- _About this exercise_: Leave the pictures out and transcribe every record exactly.

- _Task input_:

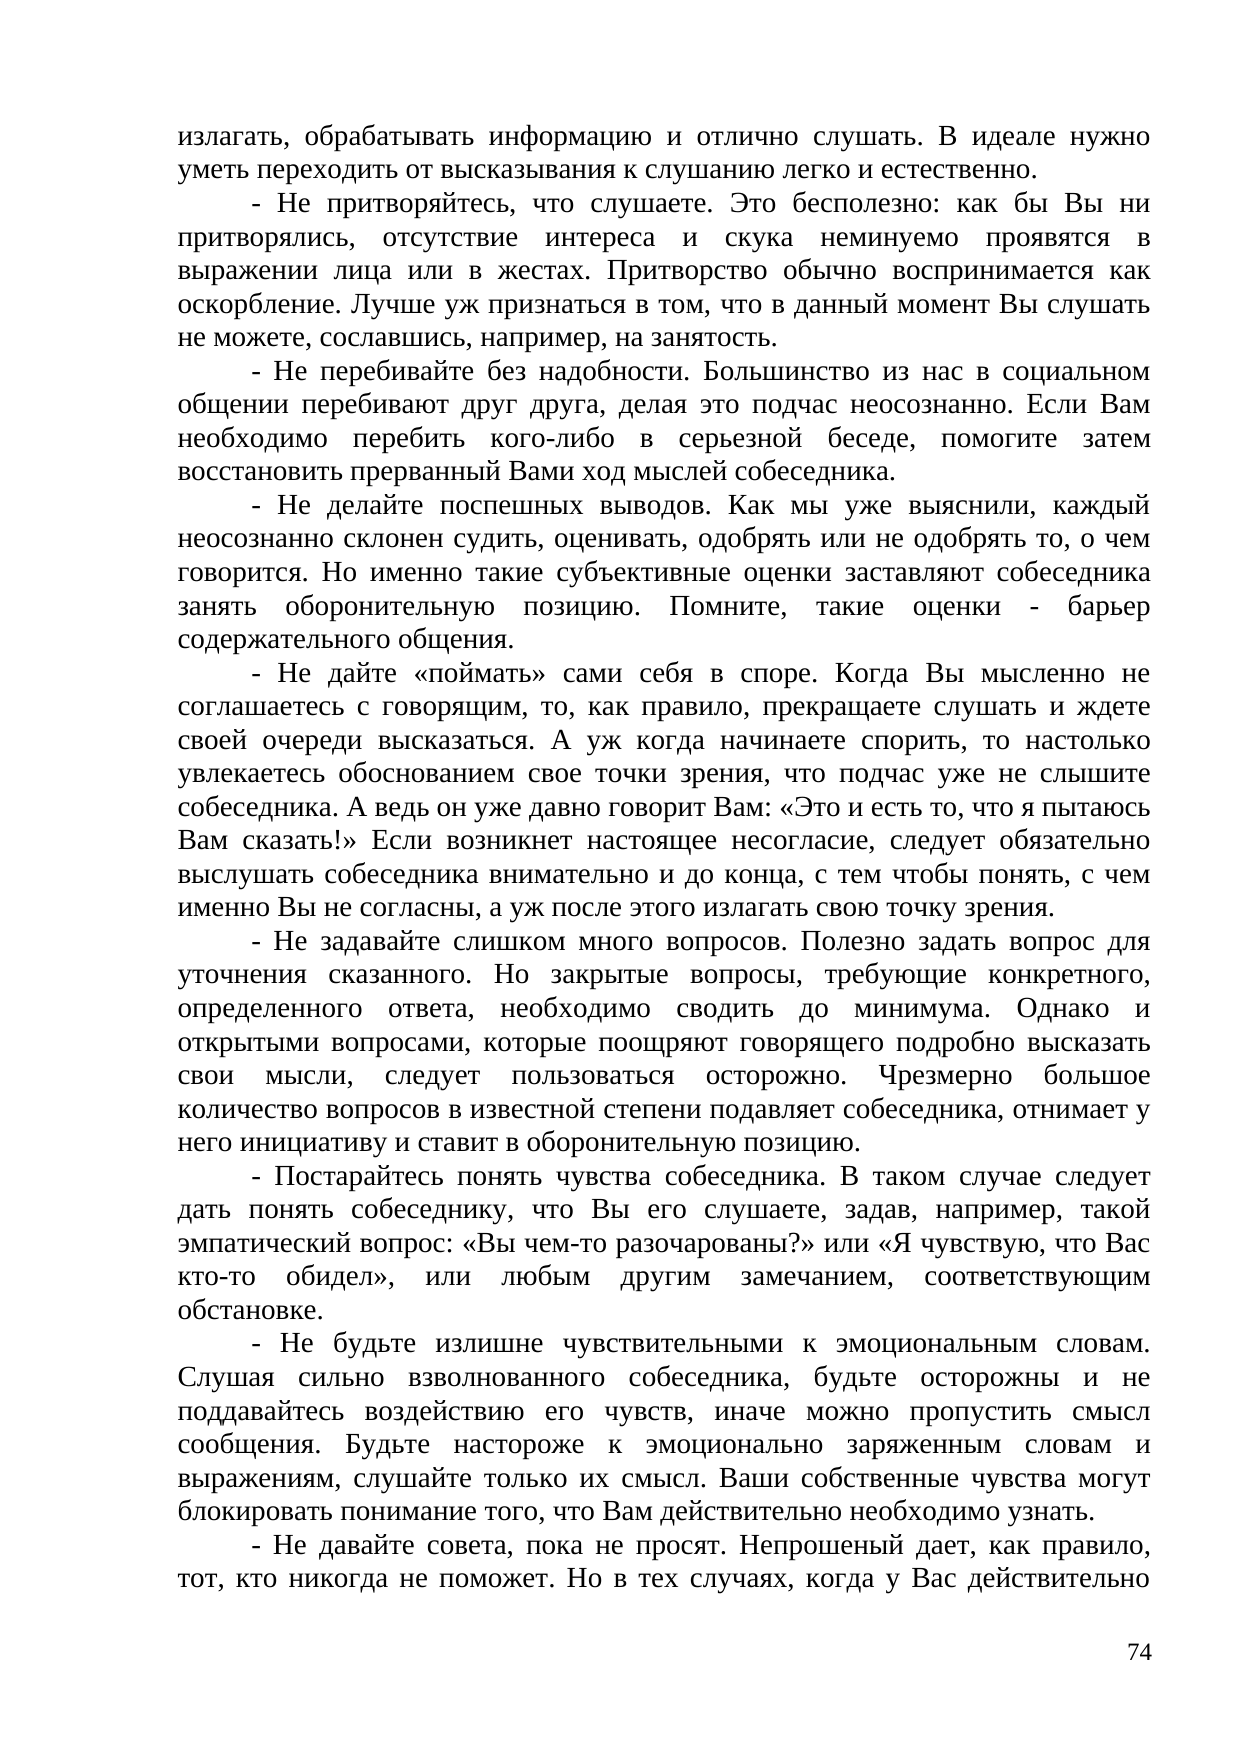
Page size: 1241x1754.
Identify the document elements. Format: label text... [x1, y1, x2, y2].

text - Не дайте «поймать» сами себя в споре. Когда Вы мысленно не соглашаетесь с говорящим, то, как правило, прекращаете слушать и ждете своей очереди высказаться. А уж когда начинаете спорить, то настолько увлекаетесь обоснованием свое точки зрения, что подчас уже не слышите собеседника. А ведь он уже давно говорит Вам: «Это и есть то, что я пытаюсь Вам сказать!» Если возникнет настоящее несогласие, следует обязательно выслушать собеседника внимательно и до конца, с тем чтобы понять, с чем именно Вы не согласны, а уж после этого излагать свою точку зрения. [177, 655, 1152, 923]
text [177, 1527, 1152, 1594]
text - Не будьте излишне чувствительными к эмоциональным словам. Слушая сильно взволнованного собеседника, будьте осторожны и не поддавайтесь воздействию его чувств, иначе можно пропустить смысл сообщения. Будьте настороже к эмоционально заряженным словам и выражениям, слушайте только их смысл. Ваши собственные чувства могут блокировать понимание того, что Вам действительно необходимо узнать. [177, 1326, 1152, 1527]
text - Не перебивайте без надобности. Большинство из нас в социальном общении перебивают друг друга, делая это подчас неосознанно. Если Вам необходимо перебить кого-либо в серьезной беседе, помогите затем восстановить прерванный Вами ход мыслей собеседника. [177, 353, 1152, 487]
text - Постарайтесь понять чувства собеседника. В таком случае следует дать понять собеседнику, что Вы его слушаете, задав, например, такой эмпатический вопрос: «Вы чем-то разочарованы?» или «Я чувствую, что Вас кто-то обидел», или любым другим замечанием, соответствующим обстановке. [177, 1158, 1152, 1326]
text - Не задавайте слишком много вопросов. Полезно задать вопрос для уточнения сказанного. Но закрытые вопросы, требующие конкретного, определенного ответа, необходимо сводить до минимума. Однако и открытыми вопросами, которые поощряют говорящего подробно высказать свои мысли, следует пользоваться осторожно. Чрезмерно большое количество вопросов в известной степени подавляет собеседника, отнимает у него инициативу и ставит в оборонительную позицию. [177, 923, 1152, 1158]
text - Не делайте поспешных выводов. Как мы уже выяснили, каждый неосознанно склонен судить, оценивать, одобрять или не одобрять то, о чем говорится. Но именно такие субъективные оценки заставляют собеседника занять оборонительную позицию. Помните, такие оценки - барьер содержательного общения. [177, 487, 1152, 655]
text - Не притворяйтесь, что слушаете. Это бесполезно: как бы Вы ни притворялись, отсутствие интереса и скука неминуемо проявятся в выражении лица или в жестах. Притворство обычно воспринимается как оскорбление. Лучше уж признаться в том, что в данный момент Вы слушать не можете, сославшись, например, на занятость. [177, 185, 1152, 353]
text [177, 118, 1152, 185]
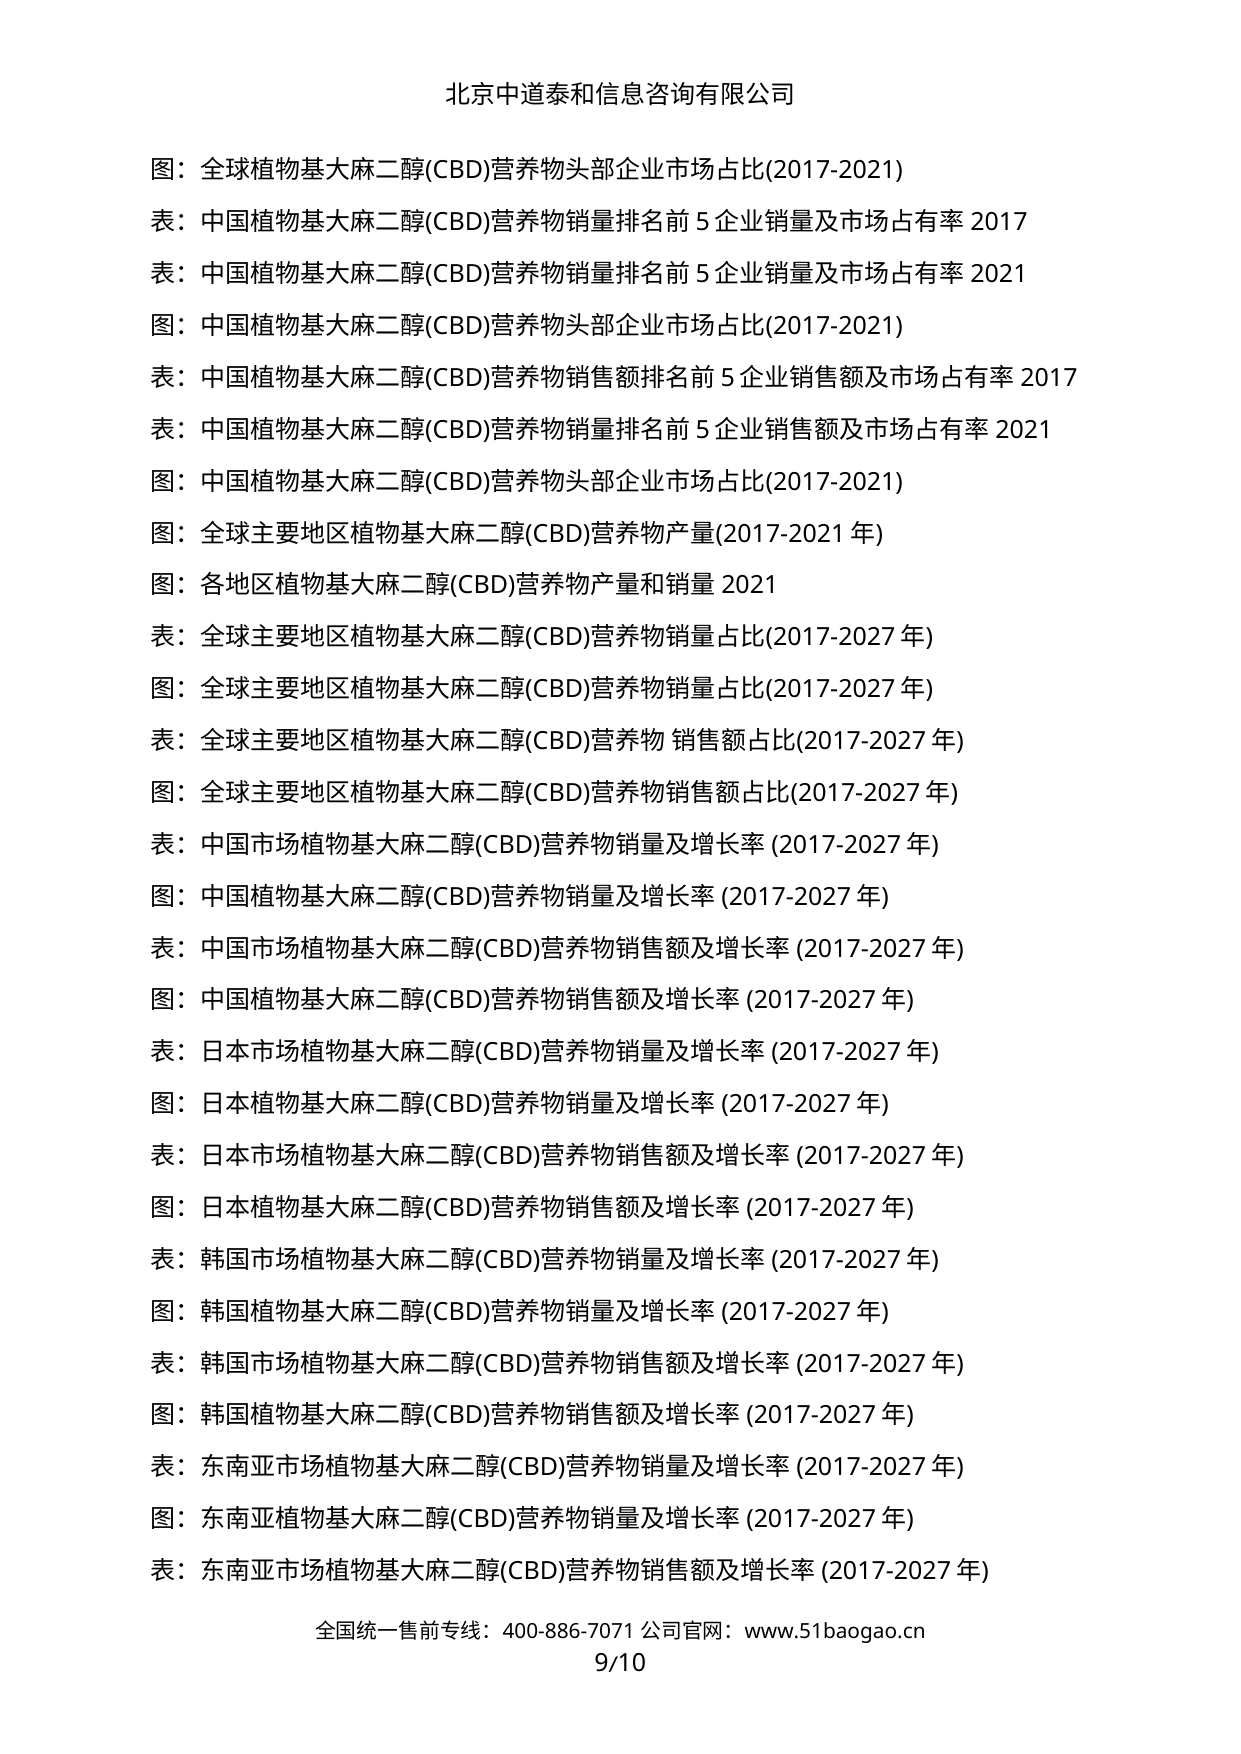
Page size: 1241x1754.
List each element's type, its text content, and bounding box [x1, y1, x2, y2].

- _Problem solution_:
Page size: 1241x1754.
Identify the document elements. Format: label text... [x1, y1, x2, y2].

text - Не дайте «поймать» сами себя в споре. Когда Вы мысленно не соглашаетесь с говорящим, то, как правило, прекращаете слушать и ждете своей очереди высказаться. А уж когда начинаете спорить, то настолько увлекаетесь обоснованием свое точки зрения, что подчас уже не слышите собеседника. А ведь он уже давно говорит Вам: «Это и есть то, что я пытаюсь Вам сказать!» Если возникнет настоящее несогласие, следует обязательно выслушать собеседника внимательно и до конца, с тем чтобы понять, с чем именно Вы не согласны, а уж после этого излагать свою точку зрения. [177, 655, 1152, 923]
text [177, 1527, 1152, 1594]
text - Не будьте излишне чувствительными к эмоциональным словам. Слушая сильно взволнованного собеседника, будьте осторожны и не поддавайтесь воздействию его чувств, иначе можно пропустить смысл сообщения. Будьте настороже к эмоционально заряженным словам и выражениям, слушайте только их смысл. Ваши собственные чувства могут блокировать понимание того, что Вам действительно необходимо узнать. [177, 1326, 1152, 1527]
text - Не перебивайте без надобности. Большинство из нас в социальном общении перебивают друг друга, делая это подчас неосознанно. Если Вам необходимо перебить кого-либо в серьезной беседе, помогите затем восстановить прерванный Вами ход мыслей собеседника. [177, 353, 1152, 487]
text - Постарайтесь понять чувства собеседника. В таком случае следует дать понять собеседнику, что Вы его слушаете, задав, например, такой эмпатический вопрос: «Вы чем-то разочарованы?» или «Я чувствую, что Вас кто-то обидел», или любым другим замечанием, соответствующим обстановке. [177, 1158, 1152, 1326]
text - Не задавайте слишком много вопросов. Полезно задать вопрос для уточнения сказанного. Но закрытые вопросы, требующие конкретного, определенного ответа, необходимо сводить до минимума. Однако и открытыми вопросами, которые поощряют говорящего подробно высказать свои мысли, следует пользоваться осторожно. Чрезмерно большое количество вопросов в известной степени подавляет собеседника, отнимает у него инициативу и ставит в оборонительную позицию. [177, 923, 1152, 1158]
text - Не делайте поспешных выводов. Как мы уже выяснили, каждый неосознанно склонен судить, оценивать, одобрять или не одобрять то, о чем говорится. Но именно такие субъективные оценки заставляют собеседника занять оборонительную позицию. Помните, такие оценки - барьер содержательного общения. [177, 487, 1152, 655]
text - Не притворяйтесь, что слушаете. Это бесполезно: как бы Вы ни притворялись, отсутствие интереса и скука неминуемо проявятся в выражении лица или в жестах. Притворство обычно воспринимается как оскорбление. Лучше уж признаться в том, что в данный момент Вы слушать не можете, сославшись, например, на занятость. [177, 185, 1152, 353]
text [177, 118, 1152, 185]
Page size: 1241x1754.
List each element's type, its text content, and bounding box [x1, y1, x2, y2].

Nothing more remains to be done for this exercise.